We matched glares a while. I felt the array of eyes in that tunnel fixed on me, every one of them full of anger and fear.
I inhaled, then let out my anger in the exhale, along with a plume of amber-tinted mist. “You said the Priorguard took one of you?”
No response. The tension in the air was palpable. I clenched my jaw in frustration and turned to leave.
“The elder,” one of the other changelings said. The harpy, whose beak I’d broken. She looked mostly human, save for the feathers and too-large eyes. Her beak emerged where a human nose would have been, curving down over bow-shaped lips to meet a similar protrusion curving up from her chin. She had a singer’s voice, clear and pretty, presently somewhat nasal from her injury.
“He has been our leader for many decades,” the harpy continued. The toad-headed changeling in the merchant garb had helped her stand. “He was a healer... an apothecary.”
“Where did they take him?” I asked her.
“Where do you think?” Joy said. “Into that fucking cathedral in the upper city, or more likely some dungeon under it.”
There were many cathedrals in Garihelm, but I suspected I knew which one she meant. Myrr Arthor, the seat of the Clericon College.
“He’s probably already dead,” Joy added sullenly, glaring at me as though I were personally to blame. “Questioned to death by that damn Presider.”
The feathered woman flinched.
“Why did they take him?” I asked.
Karog was staring at me oddly. Joy, however, growled and stepped forward, her fangs bared. “Told you to fucking leave!” She spat.
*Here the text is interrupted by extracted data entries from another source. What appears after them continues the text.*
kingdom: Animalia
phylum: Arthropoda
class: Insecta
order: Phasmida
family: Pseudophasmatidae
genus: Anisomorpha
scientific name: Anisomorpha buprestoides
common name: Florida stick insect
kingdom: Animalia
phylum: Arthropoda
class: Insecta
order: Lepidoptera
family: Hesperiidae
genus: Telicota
I turned, and this time I didn’t stop walking.
“Where will you go?” Karog called out.
“If the Inquisition took this elder,” I said, glancing back without stopping, “then it’s probably because they think he knows something about the murders in the city — they’re hunting the Carmine Killer too.”
Who I now knew was connected to the Council of Cael. I turned my eyes forward, steeling myself for what was to come.
“I’ll get your elder back, if he’s still alive.”